To do: From the entries below, copy every line where the string "network" appears.

Saved data entries:
○ ○ ○

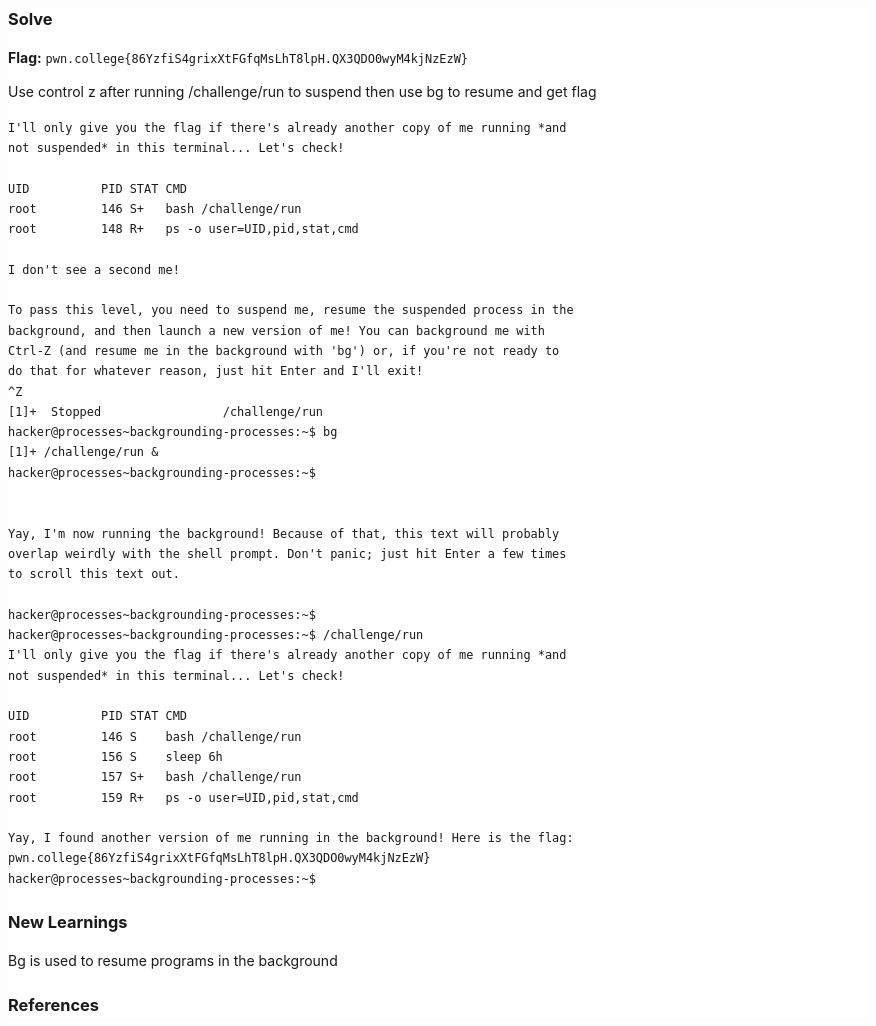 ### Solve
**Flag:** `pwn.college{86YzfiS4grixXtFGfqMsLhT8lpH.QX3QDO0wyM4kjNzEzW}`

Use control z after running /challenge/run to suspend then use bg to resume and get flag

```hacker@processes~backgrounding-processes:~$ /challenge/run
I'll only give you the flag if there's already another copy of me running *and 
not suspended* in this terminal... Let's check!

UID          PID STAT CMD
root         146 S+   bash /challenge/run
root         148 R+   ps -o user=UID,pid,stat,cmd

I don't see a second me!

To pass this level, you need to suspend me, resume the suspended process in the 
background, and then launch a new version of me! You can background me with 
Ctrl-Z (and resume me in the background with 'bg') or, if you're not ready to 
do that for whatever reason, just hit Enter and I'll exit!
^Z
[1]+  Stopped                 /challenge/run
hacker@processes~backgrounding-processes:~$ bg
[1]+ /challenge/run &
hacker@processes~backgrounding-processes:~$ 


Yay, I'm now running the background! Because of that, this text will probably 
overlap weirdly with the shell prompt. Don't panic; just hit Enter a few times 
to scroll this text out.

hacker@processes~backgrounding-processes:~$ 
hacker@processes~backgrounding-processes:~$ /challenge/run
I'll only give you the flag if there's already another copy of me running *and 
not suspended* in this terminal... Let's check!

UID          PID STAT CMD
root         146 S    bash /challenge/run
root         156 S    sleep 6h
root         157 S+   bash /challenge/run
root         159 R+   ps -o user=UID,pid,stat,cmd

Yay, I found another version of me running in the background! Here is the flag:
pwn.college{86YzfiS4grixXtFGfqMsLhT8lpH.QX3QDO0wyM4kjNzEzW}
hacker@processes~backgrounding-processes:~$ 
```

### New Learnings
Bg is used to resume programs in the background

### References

○ ○ ○

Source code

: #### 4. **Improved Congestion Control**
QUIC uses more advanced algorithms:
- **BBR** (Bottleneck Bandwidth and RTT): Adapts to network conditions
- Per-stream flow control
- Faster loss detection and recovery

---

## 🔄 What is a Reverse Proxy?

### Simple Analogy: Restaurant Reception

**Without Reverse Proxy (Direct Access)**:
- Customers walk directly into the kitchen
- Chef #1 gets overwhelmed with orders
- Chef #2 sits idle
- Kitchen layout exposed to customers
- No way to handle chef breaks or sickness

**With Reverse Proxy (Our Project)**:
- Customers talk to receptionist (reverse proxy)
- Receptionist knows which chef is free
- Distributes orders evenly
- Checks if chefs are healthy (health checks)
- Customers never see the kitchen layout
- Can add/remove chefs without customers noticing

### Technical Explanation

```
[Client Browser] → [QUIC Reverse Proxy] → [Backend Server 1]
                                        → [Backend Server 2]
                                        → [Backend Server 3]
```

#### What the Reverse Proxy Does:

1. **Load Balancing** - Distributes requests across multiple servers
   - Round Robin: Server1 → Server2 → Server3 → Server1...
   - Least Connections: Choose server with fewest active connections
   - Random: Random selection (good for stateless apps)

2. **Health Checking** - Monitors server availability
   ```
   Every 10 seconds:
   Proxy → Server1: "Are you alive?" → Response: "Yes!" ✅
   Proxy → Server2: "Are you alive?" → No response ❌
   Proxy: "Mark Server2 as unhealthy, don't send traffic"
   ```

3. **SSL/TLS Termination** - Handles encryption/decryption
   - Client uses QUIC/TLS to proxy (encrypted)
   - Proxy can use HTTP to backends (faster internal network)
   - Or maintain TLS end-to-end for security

○ ○ ○

Solution for this exercise:
- **BBR** (Bottleneck Bandwidth and RTT): Adapts to network conditions
   - Proxy can use HTTP to backends (faster internal network)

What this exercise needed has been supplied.